Earlier this month, we discussed how the President’s campaign arm – Obama For America (OFA) – was still calling for supporters to make donations. We had a few people write in and say that this is usually done to clear up any residual debts the campaign may have accrued.
Well, the debt must really be bad for the folks at OFA to stoop this low.
Chief campaign adviser David Axelrod sent out an e-mail late Monday night, which discusses the mass shooting in Connecticut and includes a clip of the President’s speech to the residents of Newtown.
The letter then provides readers with a link to the OFA website, where they are inundated with two separate donation options – ‘Donate’ or ‘Quick donate’.

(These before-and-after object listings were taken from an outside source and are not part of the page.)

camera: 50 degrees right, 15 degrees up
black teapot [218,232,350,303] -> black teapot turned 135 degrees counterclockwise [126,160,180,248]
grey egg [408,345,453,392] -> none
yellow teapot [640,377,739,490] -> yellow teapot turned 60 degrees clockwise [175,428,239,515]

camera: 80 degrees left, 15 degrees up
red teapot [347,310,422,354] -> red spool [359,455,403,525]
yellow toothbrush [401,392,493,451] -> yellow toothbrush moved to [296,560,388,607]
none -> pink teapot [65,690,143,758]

A copy of the letter (via Gateway Pundit):
Obama for America sent an email Monday night from David Axelrod promoting President Barack Obama’s speech to families in Newtown, Conn., following the fatal shootings at the Sandy Hook School. A link in the email to a video of the speech led to the campaign website, featuring two buttons for financial donations.
Axelrod did not ask for donations in the email itself. The Web page included a “Donate” button at the top and a second “Quick donate” button asking for $5.
The Examiner also comments:
They won the campaign handily and even had $14.2 million to spare, but the Obama-Biden campaign is still raising money, this time off the president’s comments about the Sandy Hook Elementary School shootings in Connecticut.
In email from chief campaign advisor David Axelrod that urges supporters to watch President Obama’s moving address to the community of Newtown, Conn., there are two links that open a page with a video player featuring the president’s speech and two donate buttons asking for $15-$1,000 for his campaign.
“The next chapter begins today. Stand with President Obama for the next four years,” headlines the donation page.
The buttons are clearly part of the template design of the site, and I’m quite sure that a link to any story at OFA would reveal the donation buttons. But why bother putting a link to the campaign site in an e-mail of that nature in the first place? Embedding the video with no links would have been far more tasteful and less controversial.